- _What the task requires_
List every line in the records that contains the string "Edit". Matches must be case-sensitive.

- _Supplied records_
******

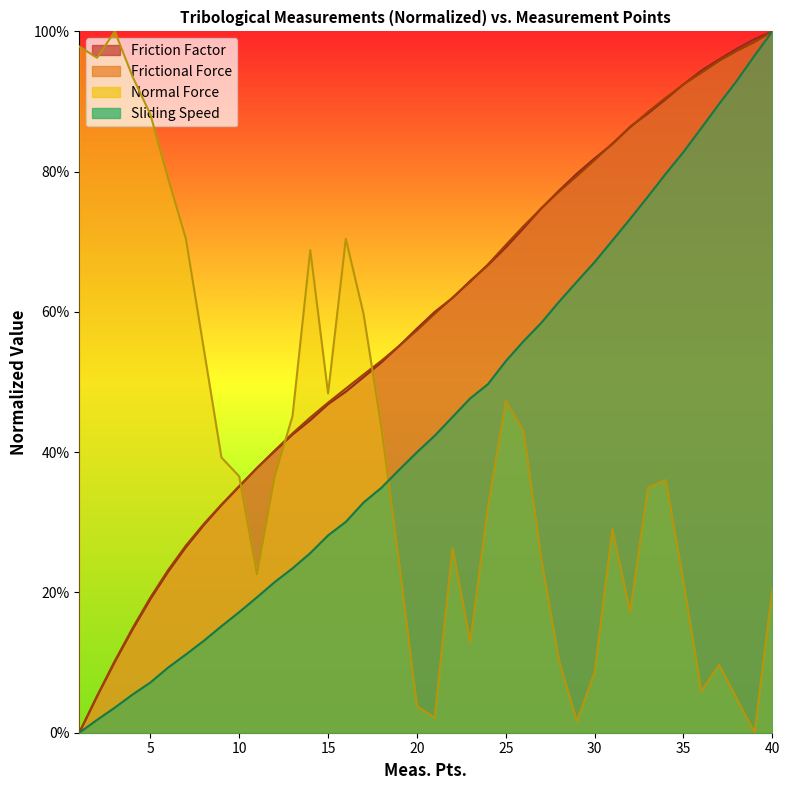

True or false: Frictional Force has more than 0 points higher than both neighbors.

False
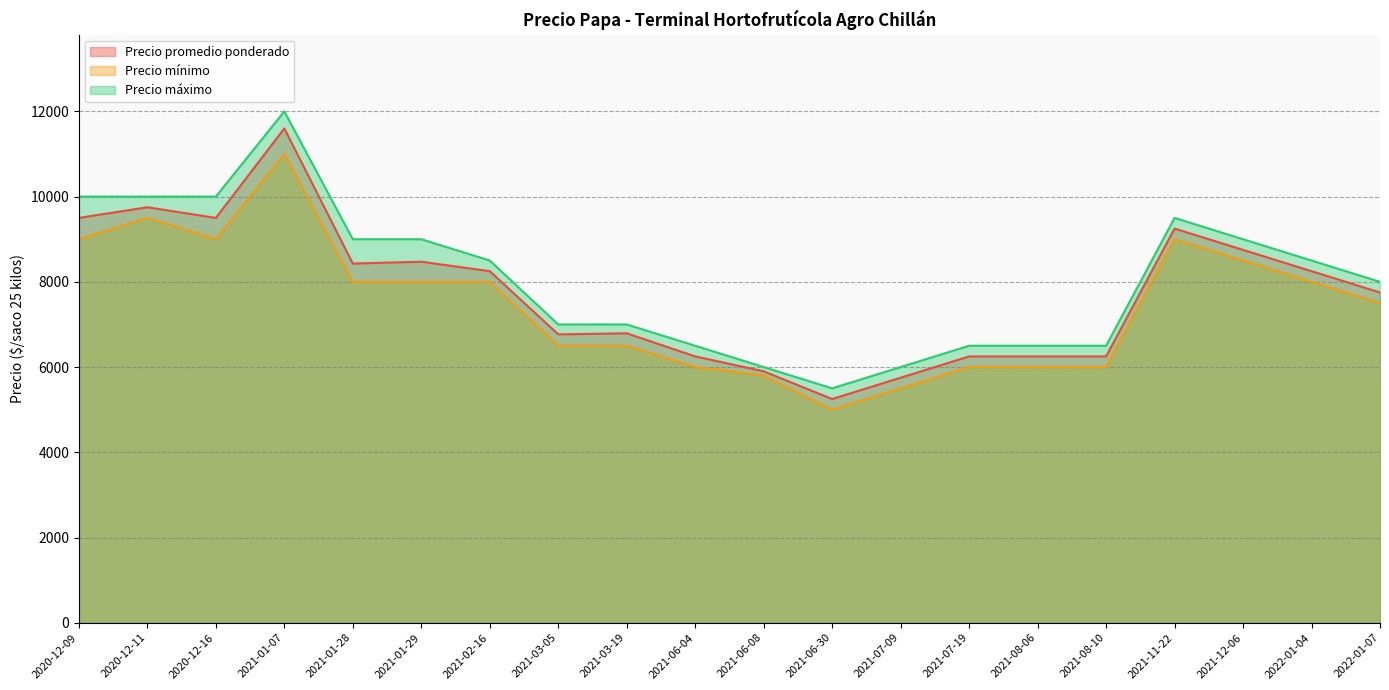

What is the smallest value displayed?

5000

******

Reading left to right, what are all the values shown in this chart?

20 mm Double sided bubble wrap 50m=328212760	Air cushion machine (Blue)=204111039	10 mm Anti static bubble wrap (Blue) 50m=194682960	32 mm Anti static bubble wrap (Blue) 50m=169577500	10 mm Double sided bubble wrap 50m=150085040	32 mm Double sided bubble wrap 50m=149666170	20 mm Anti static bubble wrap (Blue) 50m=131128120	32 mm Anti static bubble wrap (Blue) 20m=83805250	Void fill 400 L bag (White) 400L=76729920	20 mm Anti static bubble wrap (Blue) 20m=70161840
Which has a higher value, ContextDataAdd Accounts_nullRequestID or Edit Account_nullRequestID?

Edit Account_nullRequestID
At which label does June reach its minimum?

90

******

- _Completed task_
Which has a higher value, ContextDataAdd Accounts_nullRequestID or Edit Account_nullRequestID?
Edit Account_nullRequestID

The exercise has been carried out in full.